On Friday afternoon, against his attorneys and families wishes Shepard re-took the stand.

"Please don't do this Todd," his brother Thomas Shepard yelled from the back of the courtroom. "I know what I'm doing," Todd Shepard yelled back from his seat on the witness stand.

Shepard began his testimony by countering the testimony of a psychiatrist who had examined him and declared him to be suffering from delusional paranoia.

"I don't suffer from no delusions," he said. "I've been with me for 43-years and I ain't under no delusions."

Shepard said that the night he shot Sgt. King started out as a reconnaissance mission. "I was on a scouting mission," he said. "I saw him sitting in his car and I went to work." Shepard testified Thursday that he hoped the shooting would spark "a revolution."

He said "it's my belief that you have the right to kill an oppressor." He said it was "something needed, something good."

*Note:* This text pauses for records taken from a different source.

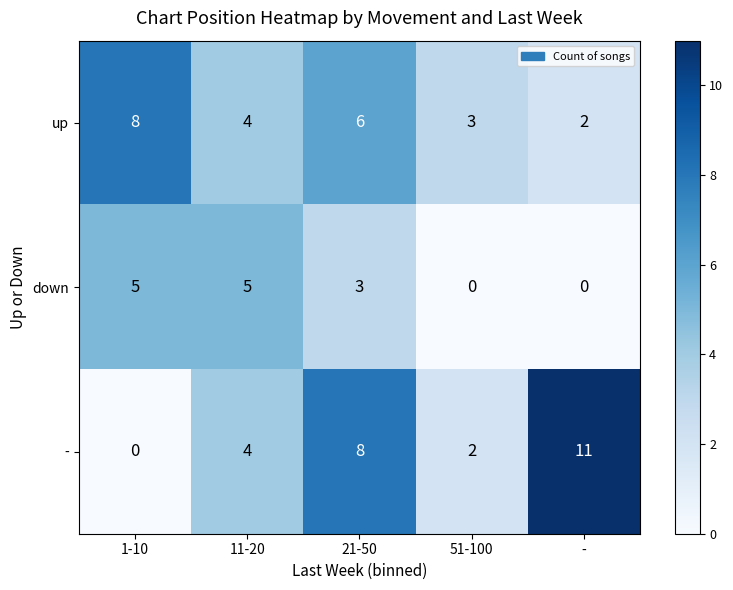

What is the maximum value shown in the chart?

11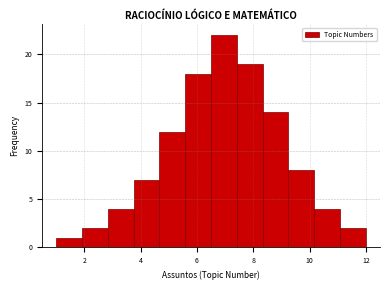

Reading left to right, list every bar in this chart as the range it spans on the x-axis followed by its height. Neither the bar edges nor the heights are printed on the chart, so give them approximately, as read against the axes.

1.0 to 2.0: 1
2.0 to 2.8: 2
2.8 to 3.8: 4
3.8 to 4.6: 7
4.6 to 5.6: 12
5.6 to 6.6: 18
6.6 to 7.4: 22
7.4 to 8.4: 19
8.4 to 9.2: 14
9.2 to 10.2: 8
10.2 to 11.0: 4
11.0 to 12.0: 2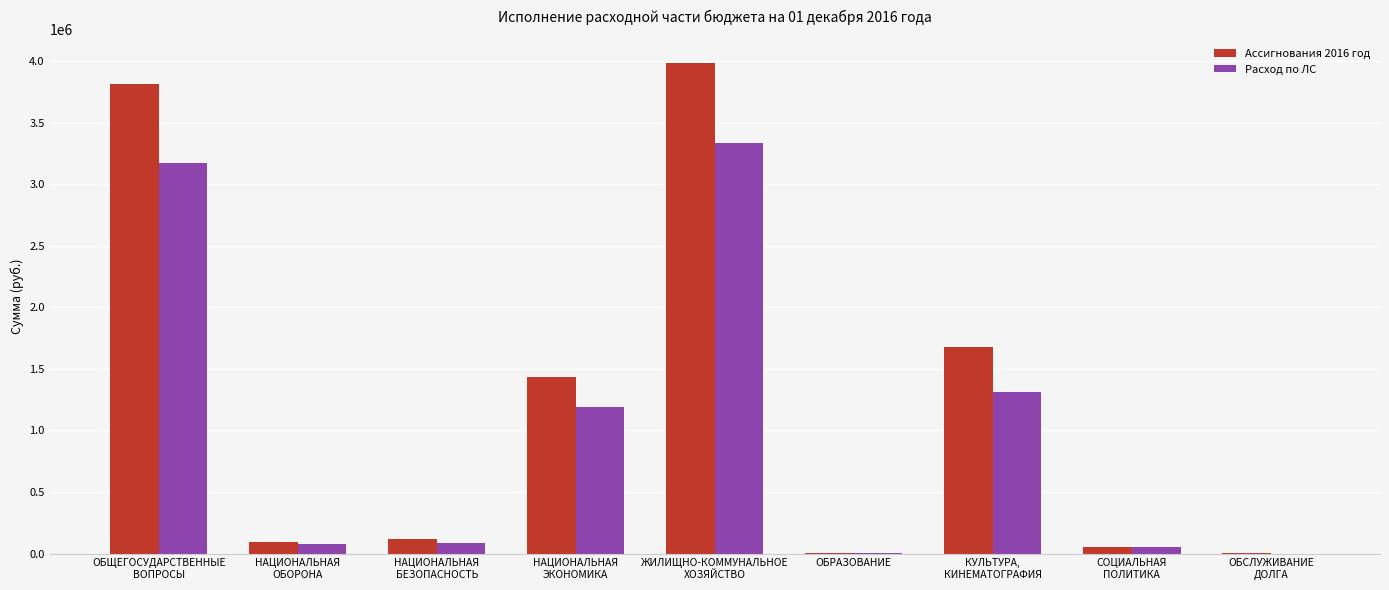

What is the difference between the Ассигнования 2016 год values at ОБСЛУЖИВАНИЕ
ДОЛГА and ЖИЛИЩНО-КОММУНАЛЬНОЕ
ХОЗЯЙСТВО?

3981293.2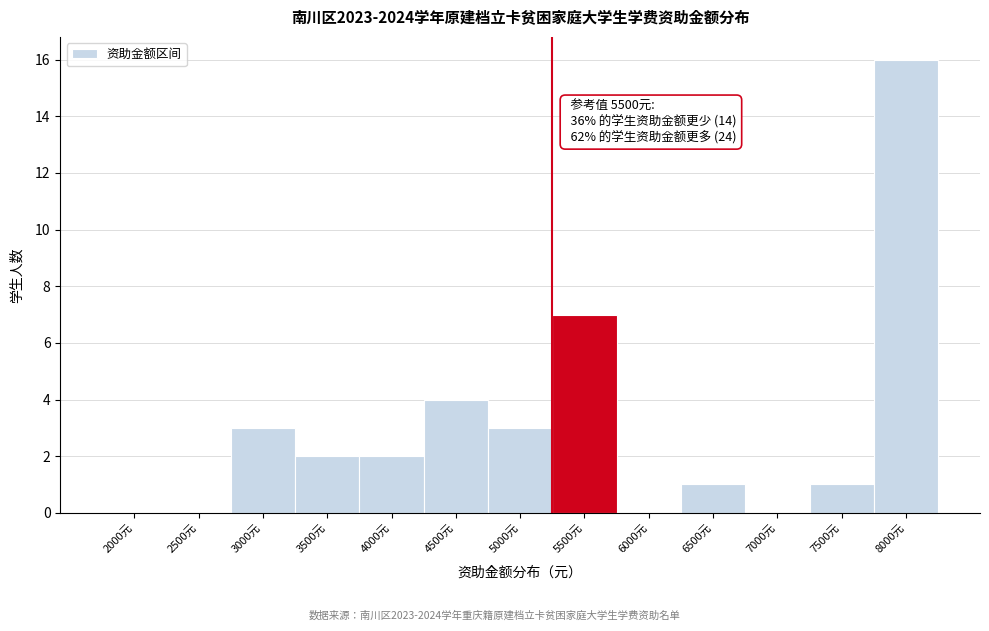

Reading left to right, list all the values displayed in this chart.

2000元=0	2500元=0	3000元=3	3500元=2	4000元=2	4500元=4	5000元=3	5500元=7	6000元=0	6500元=1	7000元=0	7500元=1	8000元=16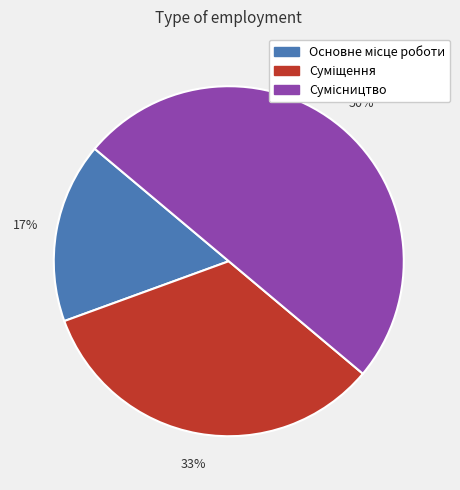

To the nearest percent, what is the average slice percentage?

33%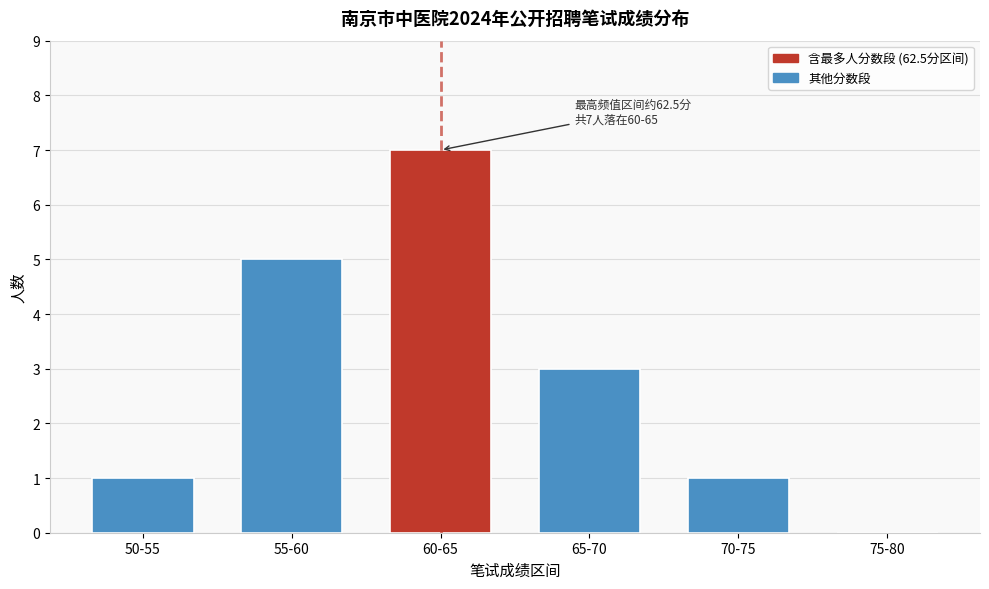

Reading left to right, what are all the values shown in this chart?

50-55=1	55-60=5	60-65=7	65-70=3	70-75=1	75-80=0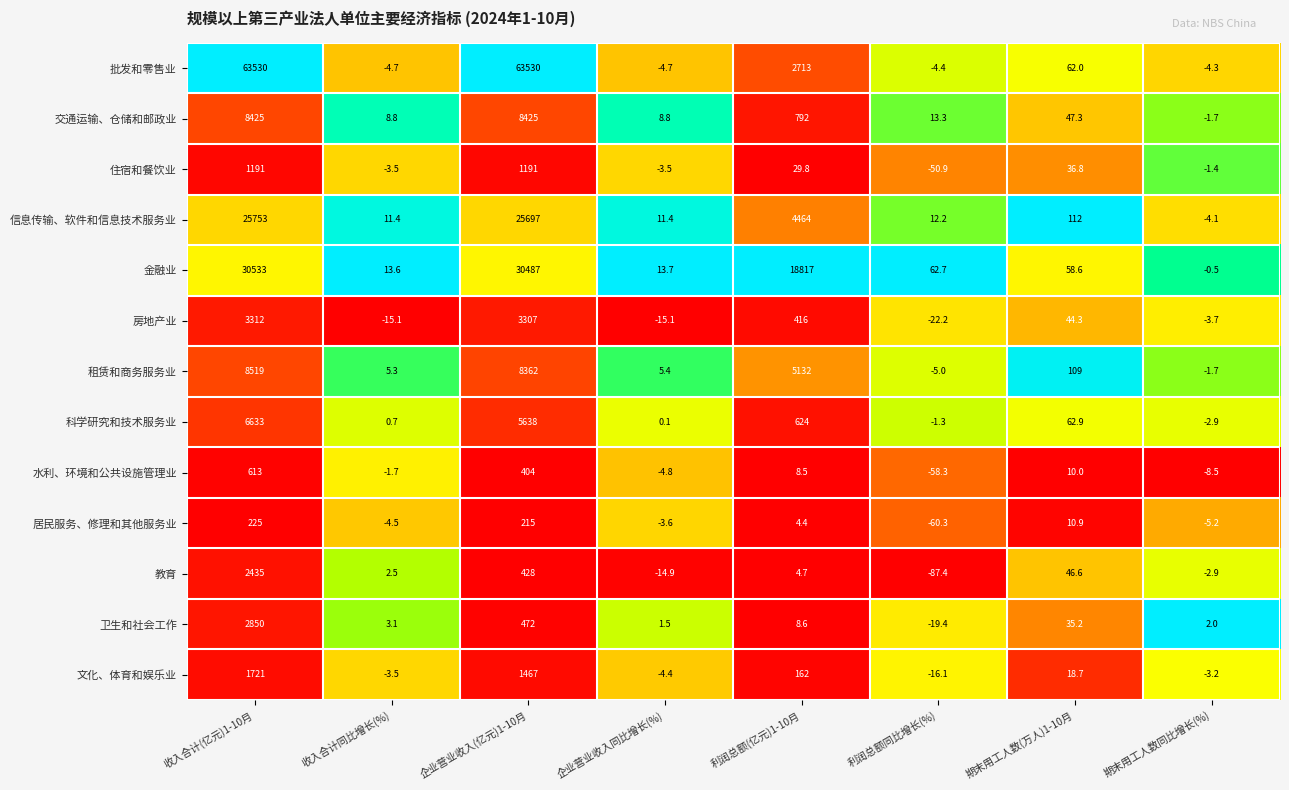

What is the average value of the 交通运输、仓储和邮政业 series?

2214.8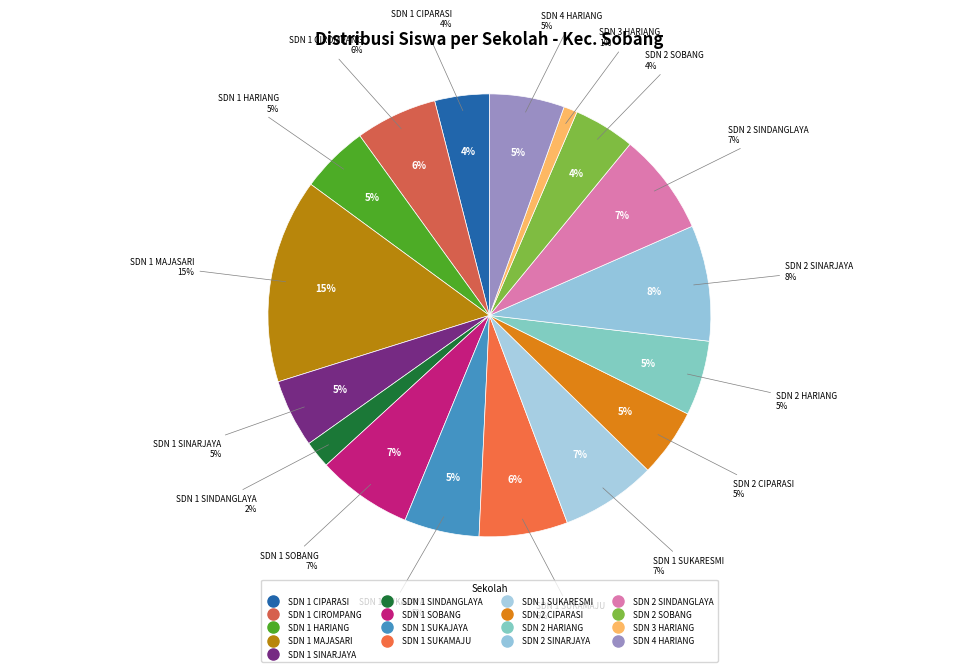

How many segments does this pie chart have?

17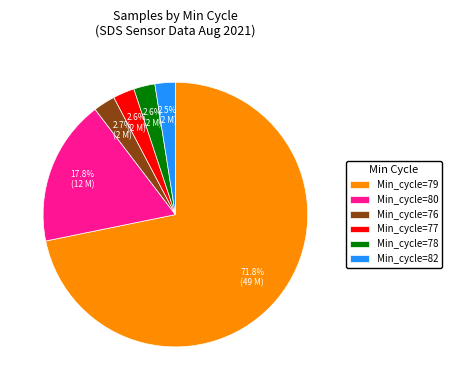

What is the total percentage of Min_cycle=77 and Min_cycle=78?

5.2%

Shepard said his only regret was the pain he caused Sgt. King's family. "Civilian casualties. It's something I don't like and I didn't think about the families of the soldiers that may fall or have already fallen because of my actions."

Shepard said he felt  no remorse for killing Sgt. King. "No, no, no, no, no, no. None. Not.

"I felt good...I felt justice had been done," Shepard said.  

Earlier Friday, his sister Sarah Henderson pleaded with jurors to spare her brother's life. 

"Todd's life still has value. He is still a human being." She said that despite his problems "he still has something he can offer."

"I ask that you not sentence my brother to death," said an emotional Henderson from the witness stand.

The judge has set sentencing for Shepard for April 13, at 9:00am.